*Raw data:*

BEGIN

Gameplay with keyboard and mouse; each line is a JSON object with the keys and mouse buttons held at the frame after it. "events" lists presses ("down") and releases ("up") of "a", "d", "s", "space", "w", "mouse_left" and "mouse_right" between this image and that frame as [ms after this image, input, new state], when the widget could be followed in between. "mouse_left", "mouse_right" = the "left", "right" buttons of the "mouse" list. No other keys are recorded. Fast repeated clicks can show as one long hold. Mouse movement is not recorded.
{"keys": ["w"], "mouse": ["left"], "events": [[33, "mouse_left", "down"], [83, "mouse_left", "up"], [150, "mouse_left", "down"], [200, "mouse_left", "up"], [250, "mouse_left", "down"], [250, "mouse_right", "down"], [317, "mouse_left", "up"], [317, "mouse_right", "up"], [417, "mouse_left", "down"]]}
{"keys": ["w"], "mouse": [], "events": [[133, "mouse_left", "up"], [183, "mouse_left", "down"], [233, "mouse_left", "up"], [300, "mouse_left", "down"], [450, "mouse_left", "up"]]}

END

*Task:* Reproduce the material in full, with no word added or dropped.

*Answer section:*
Gameplay with keyboard and mouse; each line is a JSON object with the keys and mouse buttons held at the frame after it. "events" lists presses ("down") and releases ("up") of "a", "d", "s", "space", "w", "mouse_left" and "mouse_right" between this image and that frame as [ms after this image, input, new state], when the widget could be followed in between. "mouse_left", "mouse_right" = the "left", "right" buttons of the "mouse" list. No other keys are recorded. Fast repeated clicks can show as one long hold. Mouse movement is not recorded.
{"keys": ["w"], "mouse": ["left"], "events": [[33, "mouse_left", "down"], [83, "mouse_left", "up"], [150, "mouse_left", "down"], [200, "mouse_left", "up"], [250, "mouse_left", "down"], [250, "mouse_right", "down"], [317, "mouse_left", "up"], [317, "mouse_right", "up"], [417, "mouse_left", "down"]]}
{"keys": ["w"], "mouse": [], "events": [[133, "mouse_left", "up"], [183, "mouse_left", "down"], [233, "mouse_left", "up"], [300, "mouse_left", "down"], [450, "mouse_left", "up"]]}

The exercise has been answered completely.